A Texas prison inmate who identifies himself as a member of the Aryan Brotherhood was sentenced to 4 1/2 years in federal prison on Friday for sending threatening letters to law enforcement officials.

Jesse Brister, alias Bozo, pleaded guilty in September to one count of mailing threatening communications, according to a news release from the U.S. attorney’s office. He was sentenced by U.S. District Judge Sidney Fitzwater in Dallas.

Brister, 28, wrote letters in March that suggested that if the federal government did not drop charges against other members of the Brotherhood, bombs would be hidden in the vehicles of federal law enforcement officers.

“Our demands are simple,” one of Brister’s letters said. “You have apprehended members of our family: Big Terry, Jive, Baby Huey, and others in the Dallas/Ft. Worth region. ... If your federal government does not drop the current charges on these ABT members my circle/family will start with the DA’s not involved in these cases. ... We have a list of names Judges included.”

About 10 days after Brister wrote his first letter, Kaufman County District Attorney Mike McLelland and his wife, Cynthia, were gunned down on March 30 in what appeared at first to be an assassination, the release said. Assistant District Attorney Mark Hasse had been killed on Jan. 31.

Brister was interviewed by authorities about the threatening letters. He admitted writing the letters and initially said the Brotherhood was involved in the Kaufman County killings.

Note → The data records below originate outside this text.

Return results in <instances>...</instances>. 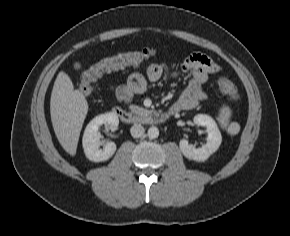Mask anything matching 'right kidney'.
<instances>
[{"mask_svg": "<svg viewBox=\"0 0 290 236\" xmlns=\"http://www.w3.org/2000/svg\"><path fill=\"white\" fill-rule=\"evenodd\" d=\"M103 124H107L112 130L116 129L119 124L118 116L114 113L101 114L92 119L87 125L83 134L82 145L86 157L93 162L107 161L117 149L114 142H107L103 149H100L102 143L98 129Z\"/></svg>", "mask_w": 290, "mask_h": 236, "instance_id": "right-kidney-1", "label": "right kidney"}]
</instances>
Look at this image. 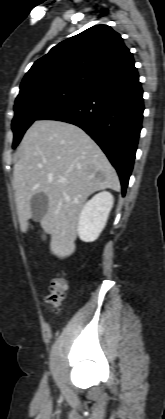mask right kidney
Instances as JSON below:
<instances>
[{
    "mask_svg": "<svg viewBox=\"0 0 165 419\" xmlns=\"http://www.w3.org/2000/svg\"><path fill=\"white\" fill-rule=\"evenodd\" d=\"M113 203L112 194L106 191L96 194L85 203L79 216L77 228L82 241L93 242L99 237L106 225Z\"/></svg>",
    "mask_w": 165,
    "mask_h": 419,
    "instance_id": "right-kidney-1",
    "label": "right kidney"
}]
</instances>
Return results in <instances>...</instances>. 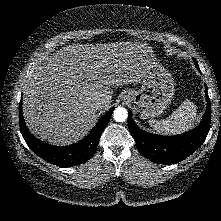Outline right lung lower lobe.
<instances>
[{
	"label": "right lung lower lobe",
	"mask_w": 221,
	"mask_h": 221,
	"mask_svg": "<svg viewBox=\"0 0 221 221\" xmlns=\"http://www.w3.org/2000/svg\"><path fill=\"white\" fill-rule=\"evenodd\" d=\"M113 108L109 110L95 125L91 133L79 143L71 146L58 147L40 141L28 130L22 114V104L19 109V125L22 136L29 148L40 158L59 167H71L81 164L92 157L103 129L107 125Z\"/></svg>",
	"instance_id": "right-lung-lower-lobe-1"
}]
</instances>
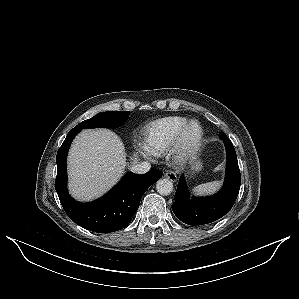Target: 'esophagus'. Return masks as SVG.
Returning <instances> with one entry per match:
<instances>
[{"mask_svg": "<svg viewBox=\"0 0 299 299\" xmlns=\"http://www.w3.org/2000/svg\"><path fill=\"white\" fill-rule=\"evenodd\" d=\"M164 176L166 177V178H168L170 181H172V182H176L177 181V175L173 172V171H166L165 173H164Z\"/></svg>", "mask_w": 299, "mask_h": 299, "instance_id": "obj_1", "label": "esophagus"}]
</instances>
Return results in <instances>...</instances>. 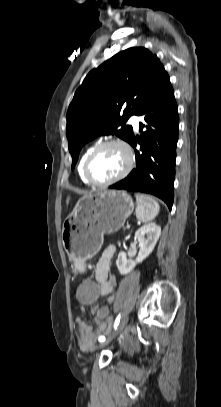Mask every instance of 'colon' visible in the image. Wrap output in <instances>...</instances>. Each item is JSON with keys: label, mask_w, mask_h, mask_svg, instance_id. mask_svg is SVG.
Listing matches in <instances>:
<instances>
[{"label": "colon", "mask_w": 221, "mask_h": 407, "mask_svg": "<svg viewBox=\"0 0 221 407\" xmlns=\"http://www.w3.org/2000/svg\"><path fill=\"white\" fill-rule=\"evenodd\" d=\"M100 283H97L96 277H83L82 283L75 284V300L78 306H96L97 300H100ZM109 306L101 305L99 311L95 312L97 320H104L109 317Z\"/></svg>", "instance_id": "5ec220e1"}]
</instances>
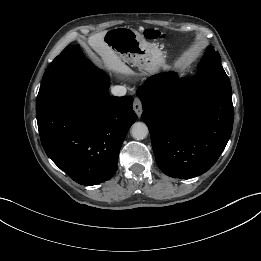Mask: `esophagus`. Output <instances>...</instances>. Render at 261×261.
Returning <instances> with one entry per match:
<instances>
[{
  "label": "esophagus",
  "mask_w": 261,
  "mask_h": 261,
  "mask_svg": "<svg viewBox=\"0 0 261 261\" xmlns=\"http://www.w3.org/2000/svg\"><path fill=\"white\" fill-rule=\"evenodd\" d=\"M133 110L135 111V113L137 114L138 117H140L143 112L142 103L138 97L134 98Z\"/></svg>",
  "instance_id": "esophagus-1"
}]
</instances>
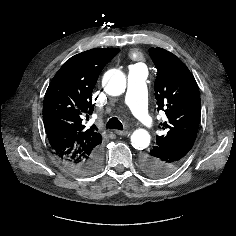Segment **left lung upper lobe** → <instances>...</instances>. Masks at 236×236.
Wrapping results in <instances>:
<instances>
[{
  "instance_id": "left-lung-upper-lobe-1",
  "label": "left lung upper lobe",
  "mask_w": 236,
  "mask_h": 236,
  "mask_svg": "<svg viewBox=\"0 0 236 236\" xmlns=\"http://www.w3.org/2000/svg\"><path fill=\"white\" fill-rule=\"evenodd\" d=\"M149 52L158 70L154 84L158 111H164L167 117L159 127L164 134L157 135L155 145L192 147L201 114L198 85L187 66L173 53L159 47Z\"/></svg>"
}]
</instances>
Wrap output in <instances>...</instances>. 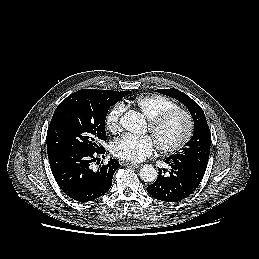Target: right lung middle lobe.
I'll return each mask as SVG.
<instances>
[{
  "label": "right lung middle lobe",
  "mask_w": 259,
  "mask_h": 259,
  "mask_svg": "<svg viewBox=\"0 0 259 259\" xmlns=\"http://www.w3.org/2000/svg\"><path fill=\"white\" fill-rule=\"evenodd\" d=\"M125 95L115 96L82 89L65 98L56 108L48 127V157L68 150L100 149L99 142L106 141L108 109Z\"/></svg>",
  "instance_id": "dd1d6c3e"
}]
</instances>
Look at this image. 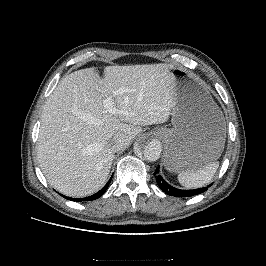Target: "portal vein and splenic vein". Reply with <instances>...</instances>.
Here are the masks:
<instances>
[{
	"label": "portal vein and splenic vein",
	"instance_id": "portal-vein-and-splenic-vein-1",
	"mask_svg": "<svg viewBox=\"0 0 266 266\" xmlns=\"http://www.w3.org/2000/svg\"><path fill=\"white\" fill-rule=\"evenodd\" d=\"M103 105L105 107V109L112 113V114H117L120 111L114 106L113 102H112V98L108 97L105 100H103Z\"/></svg>",
	"mask_w": 266,
	"mask_h": 266
}]
</instances>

But he ultimately denied he or the gang was involved.

A former Kaufman County justice of the peace has since been charged with killing Hasse and the McLellands.

At the time of Brister’s letters, federal officials were seeking a racketeering indictment against members of the Aryan Brotherhood of Texas, the news release said.

The news release did not say what Brister is in state prison for, how many years he has left to serve there or when he will start to serve his federal sentence.